■ Work order ■
For this exercise, copy each line of the records that contains the word "Distributor".

■ Task material ■
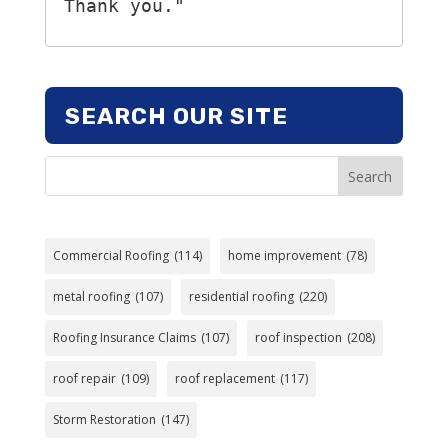
Thank you."
SEARCH OUR SITE
Search
Commercial Roofing
(114)
home improvement
(78)
metal roofing
(107)
residential roofing
(220)
Roofing Insurance Claims
(107)
roof inspection
(208)
roof repair
(109)
roof replacement
(117)
Storm Restoration
(147)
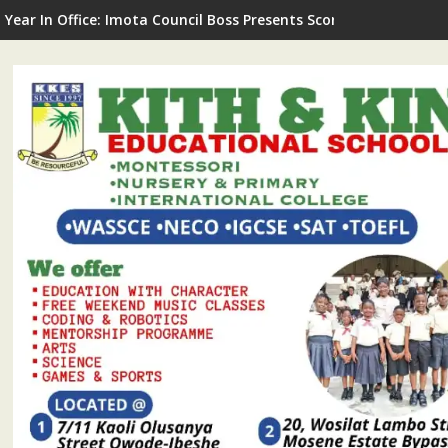
G Commissions LNSA Technical & Mechanical Workshop In Ijede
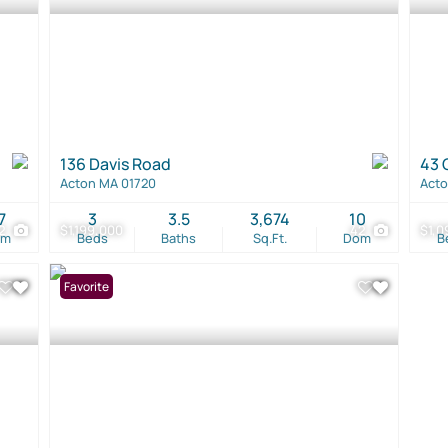
136 Davis Road
43 
Acton MA 01720
Acto
7
3
3.5
3,674
10
2
$1,199,000
42
$1,0
om
Beds
Baths
Sq.Ft.
Dom
B
Favorite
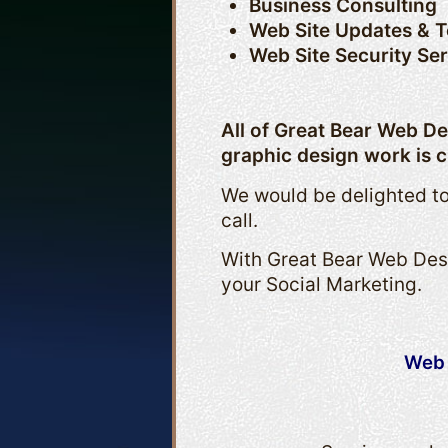
Business Consulting
Web Site Updates & 
Web Site Security Se
All of Great Bear Web D
graphic design work is c
We would be delighted to
call.
With Great Bear Web Desi
your Social Marketing.
Web 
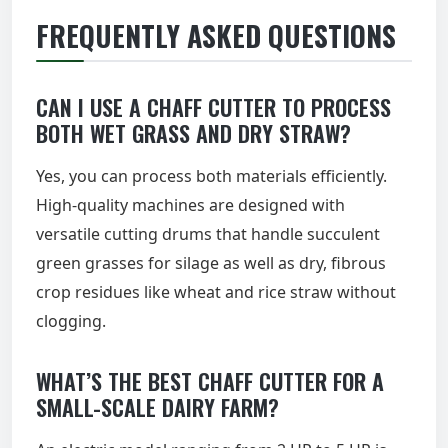
FREQUENTLY ASKED QUESTIONS
CAN I USE A CHAFF CUTTER TO PROCESS
BOTH WET GRASS AND DRY STRAW?
Yes, you can process both materials efficiently.
High-quality machines are designed with
versatile cutting drums that handle succulent
green grasses for silage as well as dry, fibrous
crop residues like wheat and rice straw without
clogging.
WHAT’S THE BEST CHAFF CUTTER FOR A
SMALL-SCALE DAIRY FARM?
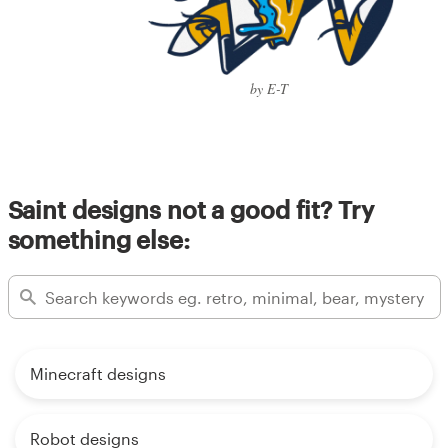
by E-T
Saint designs not a good fit? Try
something else:
Minecraft designs
Robot designs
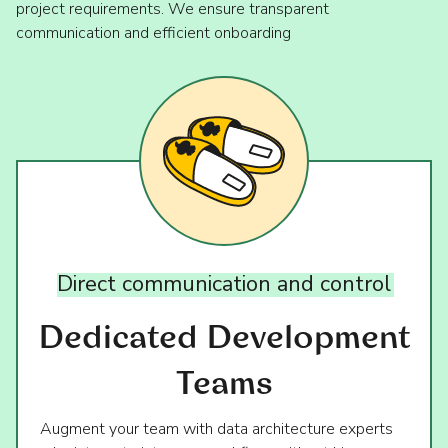
project requirements. We ensure transparent
communication and efficient onboarding
Direct
communication
and
control
Dedicated Development
Teams
Augment your team with data architecture experts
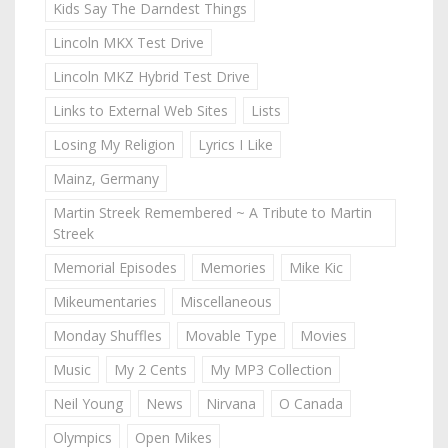
Kids Say The Darndest Things
Lincoln MKX Test Drive
Lincoln MKZ Hybrid Test Drive
Links to External Web Sites
Lists
Losing My Religion
Lyrics I Like
Mainz, Germany
Martin Streek Remembered ~ A Tribute to Martin
Streek
Memorial Episodes
Memories
Mike Kic
Mikeumentaries
Miscellaneous
Monday Shuffles
Movable Type
Movies
Music
My 2 Cents
My MP3 Collection
Neil Young
News
Nirvana
O Canada
Olympics
Open Mikes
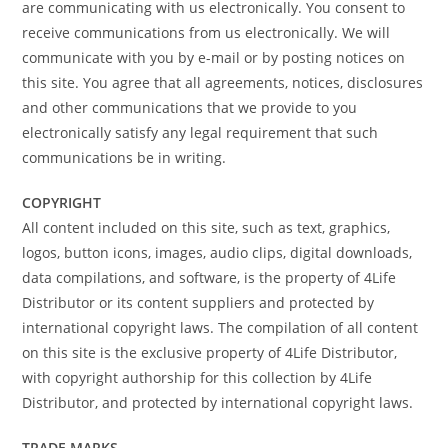
are communicating with us electronically. You consent to
receive communications from us electronically. We will
communicate with you by e-mail or by posting notices on
this site. You agree that all agreements, notices, disclosures
and other communications that we provide to you
electronically satisfy any legal requirement that such
communications be in writing.
COPYRIGHT
All content included on this site, such as text, graphics,
logos, button icons, images, audio clips, digital downloads,
data compilations, and software, is the property of 4Life
Distributor or its content suppliers and protected by
international copyright laws. The compilation of all content
on this site is the exclusive property of 4Life Distributor,
with copyright authorship for this collection by 4Life
Distributor, and protected by international copyright laws.
TRADE MARKS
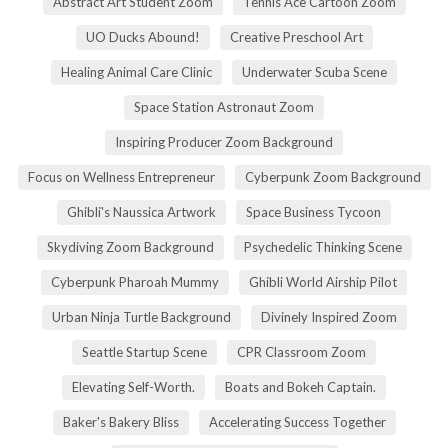
Abstract Art Student Zoom
Tennis Ace Cartoon Zoom
UO Ducks Abound!
Creative Preschool Art
Healing Animal Care Clinic
Underwater Scuba Scene
Space Station Astronaut Zoom
Inspiring Producer Zoom Background
Focus on Wellness Entrepreneur
Cyberpunk Zoom Background
Ghibli's Naussica Artwork
Space Business Tycoon
Skydiving Zoom Background
Psychedelic Thinking Scene
Cyberpunk Pharoah Mummy
Ghibli World Airship Pilot
Urban Ninja Turtle Background
Divinely Inspired Zoom
Seattle Startup Scene
CPR Classroom Zoom
Elevating Self-Worth.
Boats and Bokeh Captain.
Baker's Bakery Bliss
Accelerating Success Together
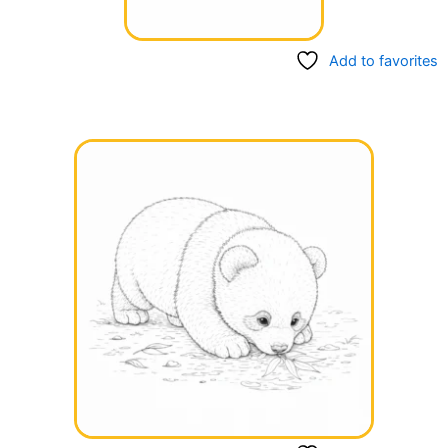
Add to favorites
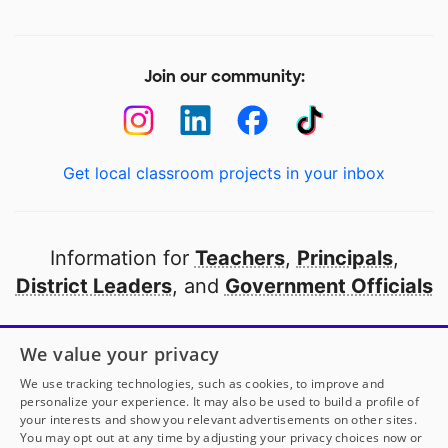
Join our community:
Get local classroom projects in your inbox
Information for
Teachers
,
Principals
,
District Leaders
, and
Government Officials
Open to every public school in America
We value your privacy
thanks to
our partners
We use tracking technologies, such as cookies, to improve and
personalize your experience. It may also be used to build a profile of
your interests and show you relevant advertisements on other sites.
Partner with DonorsChoose
You may opt out at any time by adjusting your privacy choices now or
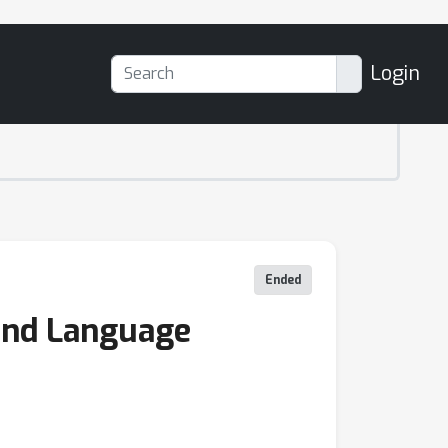
Login
Ended
 and Language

■ Task answer ■
Distributor or its content suppliers and protected by
on this site is the exclusive property of 4Life Distributor,
Distributor, and protected by international copyright laws.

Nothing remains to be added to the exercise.